As most taxpayers already have received last year's tax rebate of up to $600, a line near the bottom of 2001 tax forms--labeled "rate reduction credit"--may be confusing. This line is reserved for those who didn't get a rebate last year or who got less than they deserved. You can ignore the line if you are filing as a single for 2001 and got $300 last year, as a head of household and got $500, or are filing jointly with your spouse and got your $600. If you received less, it may pay to slog through the instructions work sheet to see if you've been shortchanged. Among those who didn't get a rebate but may be due one are students and others who were a dependent in 2000 but not in 2001. If you received more than you should have, you're in luck; the IRS says you do not have to give back the excess. And to settle another confusing matter: The rebates are not taxable.

Refinancing a mortgage

A rush to refinance mortgages last year is forcing more people to wrestle with deducting points--the lump-sum interest often required upfront by lenders. When you receive a mortgage to buy a home, points are generally deductible on that year's return. But on a refinanced mortgage, points must be deducted gradually over the life of the loan; $2,400 in points on a 30-year loan means you deduct $80 a year. But here are twists to salvage a bigger write-off:

If the refinanced loan was for more than the existing balance and the excess was used to remodel or expand your home, points on that portion of the new loan are deductible immediately.
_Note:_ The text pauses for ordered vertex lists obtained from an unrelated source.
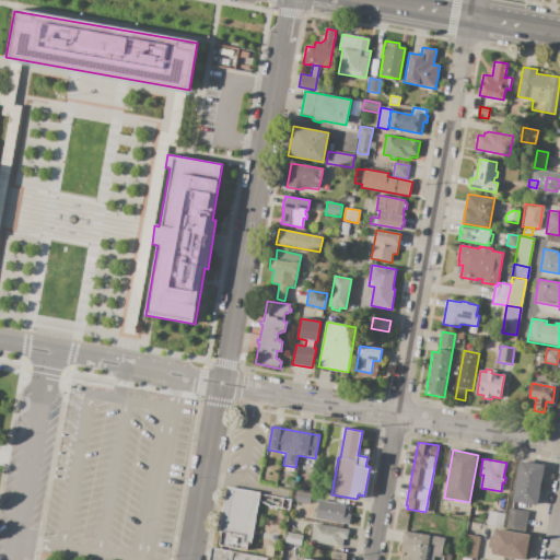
[(520,461),(544,465),(544,467),(546,468),(543,481),(541,480),(539,490),(540,490),(539,500),(537,500),(536,505),(512,501),(520,461)]
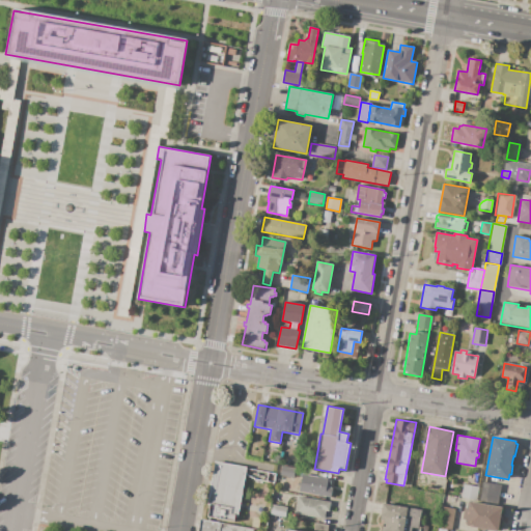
[(247,468),(238,516),(235,516),(234,523),(207,518),(210,505),(207,505),(215,462),(247,468)]
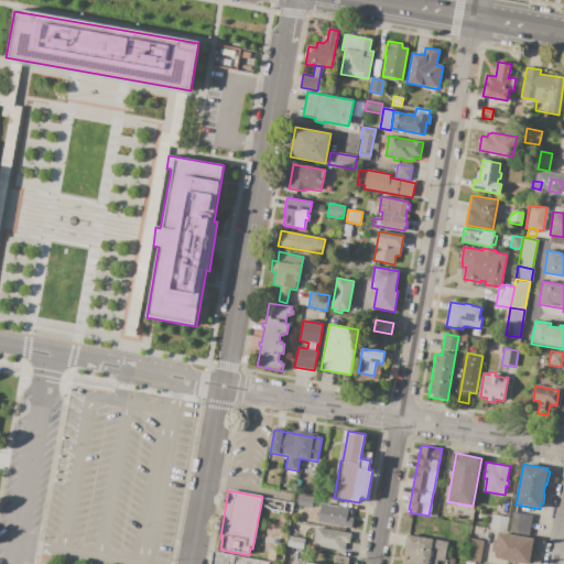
[(299,495),(313,498),(312,507),(297,505),(299,495)]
People who previously refinanced and were deducting points bit by bit can claim all the remaining deductions now if they sold their home last year or again refinanced.
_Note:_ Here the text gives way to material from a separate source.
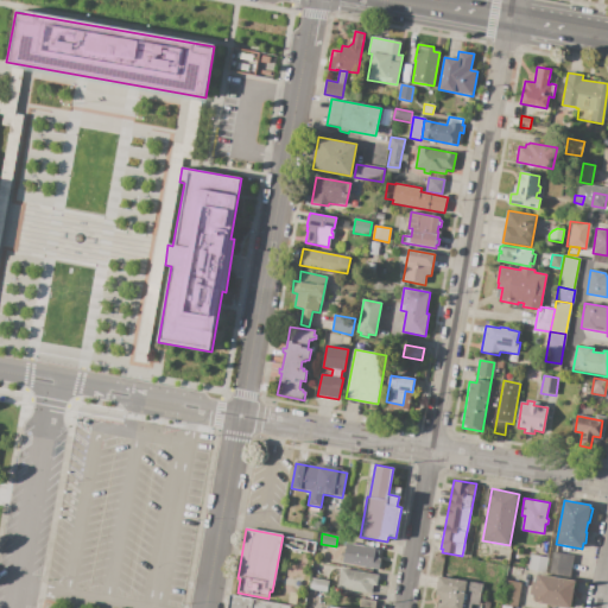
[(347,543),(379,549),(378,558),(381,559),(379,570),(342,563),(347,543)]
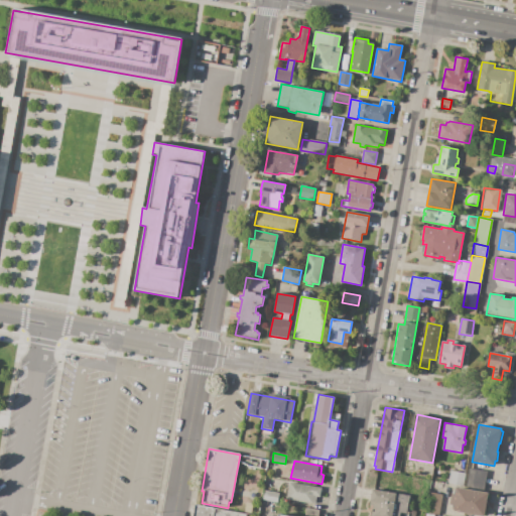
[(464,480),(466,474),(467,468),(487,472),(485,484),(464,480)]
Selling your stock and having it, too

At first glance it seems crazy. Make believe you sold some profitable stock last year to incur an imaginary capital gain that is taxed for 2001. In fact, that's a new tactic that can cut future tax. If you buy shares now and hold them for five years, the top tax on their sale will be 18 percent, a discount from the 20 percent rate for assets held longer than a year. Here's the trick: Following instructions on the 1040's Schedule D, you report a fictional sale and repurchase of shares as of Jan. 2, 2001, and pay regular capital-gains tax on any appreciation as of that date. The payoff is that appreciation beyond January 2001 will be taxed at 18 percent, if you hold on at least five years. That may seem puny, but it can pay off if the gain as of January 2001 is small and the shares rise in the future.